Den Auftakt zur Ausstellung macht die älteste noch existierende schriftliche Überlieferung der Erzählung aus dem Buch Daniel: Die gezeigten drei Papyrus-Fragmente stammen von etwa 200 nach Christus. Sie erzählen von der sexuellen Nötigung der Susanna durch die zwei Ältesten (Richter). Susanna weigert sich trotz einer Drohung, wird angeklagt und wegen angeblichen Ehebruchs zum Tode verurteilt. Doch der Prophet Daniel kann die Frau retten, indem er die Ältesten getrennt voneinander als Zeugen befragt. Die beiden verwickeln sich in Widersprüche, womit die Unschuld der Susanna bewiesen ist. Die wahren Täter werden verurteilt und hingerichtet.

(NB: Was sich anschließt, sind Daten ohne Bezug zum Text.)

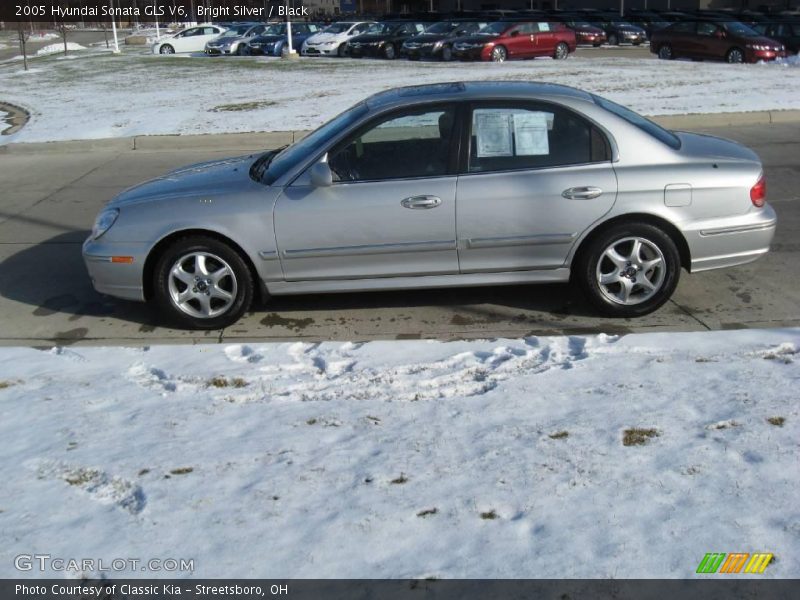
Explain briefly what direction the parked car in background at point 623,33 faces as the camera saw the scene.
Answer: facing the viewer and to the right of the viewer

Die alttestamentliche Erzählung ist nicht nur eine der ältesten Kriminalgeschichten der Welt, sondern die schonungslose Schilderung einer mit brutalen Mitteln versuchten sexuellen Nötigung. Wie Künstler aus sieben Jahrhunderten diese biblische Geschichte verarbeiteten, zeigt die Ausstellung.

Service: „Susanna – Bilder einer Frau vom Mittealter bis MeToo“ vom 28. Oktober bis 26. Februar 2023 exklusiv in Köln, Wallraf-Richartz-Museum, Obenmarspforten 40; Eintritt: 13, ermäßigt 9 Euro.